Specifically, Bisignani criticised Europe for the 12 million tonnes of CO2 wasted each year from the inefficiency of its air traffic management system, comprising 34 air navigation service providers. “Europe has been discussing a Single European Sky for 15 years, wasting a lot of hot air in discussions, with no action. On the environment it is acting like a hypocrite: charging for airline emissions without fixing the mess in its own air traffic management.”

Source: iata.com

Air New Zealand, Boeing and Rolls Royce Joint Development – Biofuel

Earlier we started a block about enviroment friendly initiations of airlines. We promised there to publish everything we find about this topic to support developments this way.

The following press release came from Air New Zealand. This is the complete article:

The airline will sign a memorandum of understanding today with aircraft manufacturer Boeing and engine maker Rolls-Royce to work together on projects aimed at ensuring that commercial aviation continues to become more environmentally sustainable.

The inaugural step in the relationship will be the first commercial trial of a bio fuelled, Rolls-Royce powered, Boeing aircraft toward the second half of next year/early 2009. The Boeing 747 flight, which is likely to depart Auckland and will not carry customers, will be conducted under strict safety standards.

Only one engine will run on a blended bio fuel/kerosene mix and the remaining three will be powered by regular aviation fuel. An announcement on the source and mix of the blended fuel will be made closer to the time of the flight.

Air New Zealand Chief Executive Officer Rob Fyfe says the test flight is another step in Air New Zealand’s plan to lead the global aviation industry in developing the most environmentally responsible airline practices possible and the most environmentally responsible airline.

Mr Fyfe says that as little as a year ago bio fuel seemed like “pie in the sky” to many aviation industry observers, but it is now a possibility and technology is moving so fast that it may become viable in a much shorter timeframe than previously thought.

“Air New Zealand is keen to encourage research into alternative fuels and wants to work hand-in-hand with industry partners and the New Zealand Government on promoting this type of activity. Today is a day that both the airline and country should be proud of. We are taking the first steps on what promises to be an inspiring and defining journey.”

Mr Fyfe says Air New Zealand would like to progress to an all New Zealand bio fuel for future tests flights, but sourcing the quantity necessary may be a challenge in the short term.

Air New Zealand has already made significant steps towards becoming one of the world’s most environmentally responsible airlines through a large fleet investment programme.

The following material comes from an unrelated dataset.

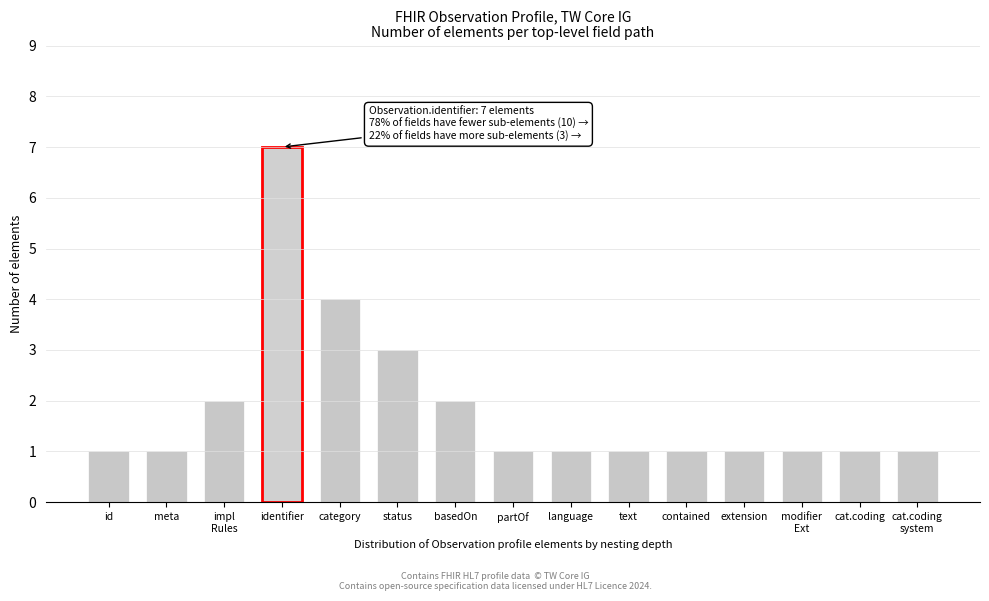

Reading left to right, what are all the values shown in this chart?

1	1	2	7	4	3	2	1	1	1	1	1	1	1	1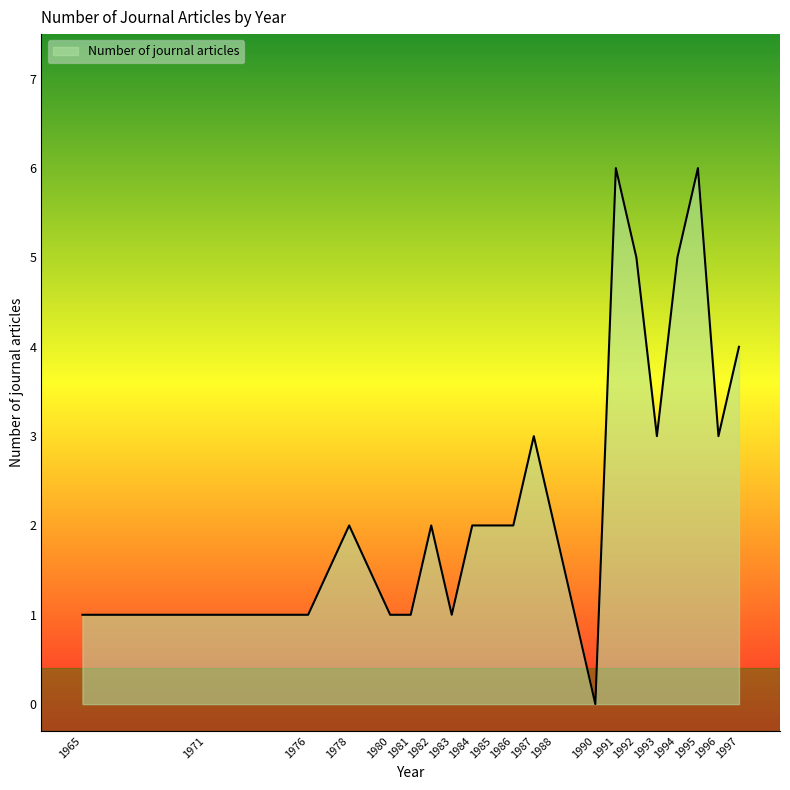

Reading left to right, transcribe all the data shown in this chart.

1	1	1	2	1	1	2	1	2	2	2	3	2	0	6	5	3	5	6	3	4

The Boeing 787 Dreamliner, due to come into Air New Zealand service in 2010, will save 20 per cent more fuel than similar aircraft through a combination of new technology and weight reduction.

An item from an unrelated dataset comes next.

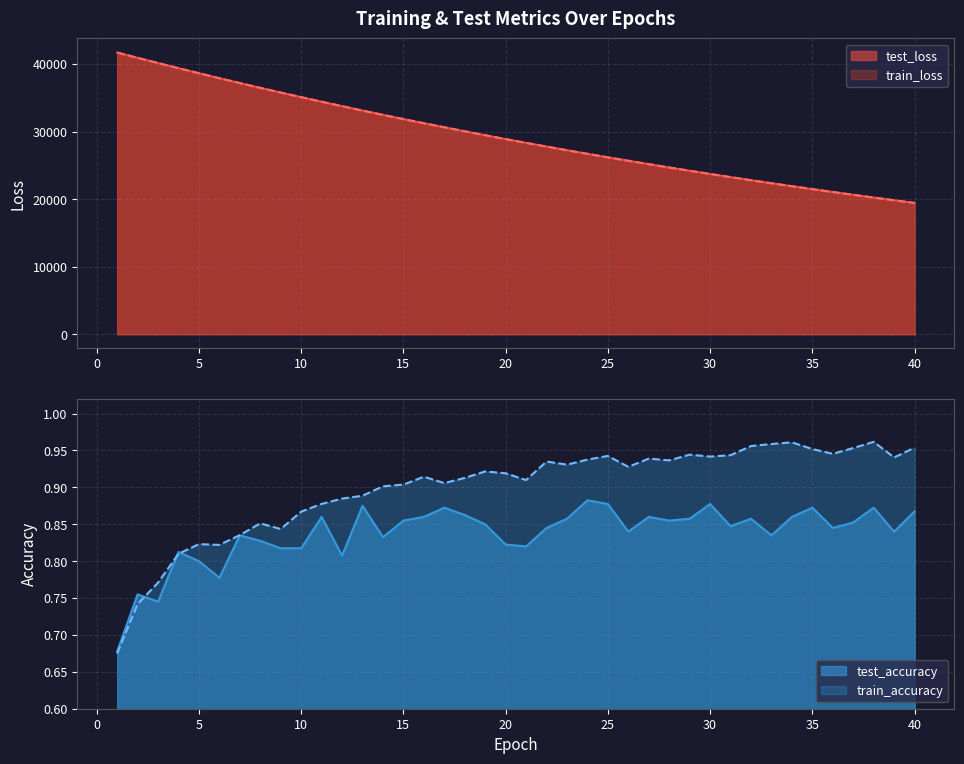

Which label corresponds to the smallest value in the chart?

1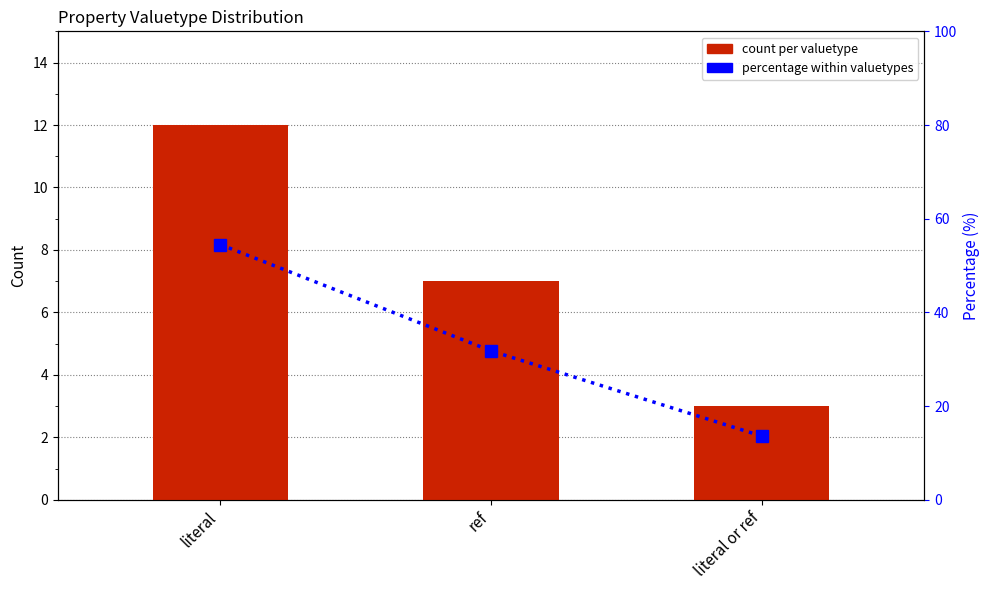

At which label does percentage within valuetypes first exceed 31?

literal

“Along with the efficient Boeing 777s currently being flown by the airline, this will ensure Air New Zealand has one of the youngest, most technologically advanced, fuel efficient and environmentally friendly long haul fleets in the world,” Mr Fyfe says.

“Our long haul fleet purchases together with initiatives underway in the area of fuel saving, weight reduction and flying techniques put Air New Zealand at the forefront of environmentally responsibilities.”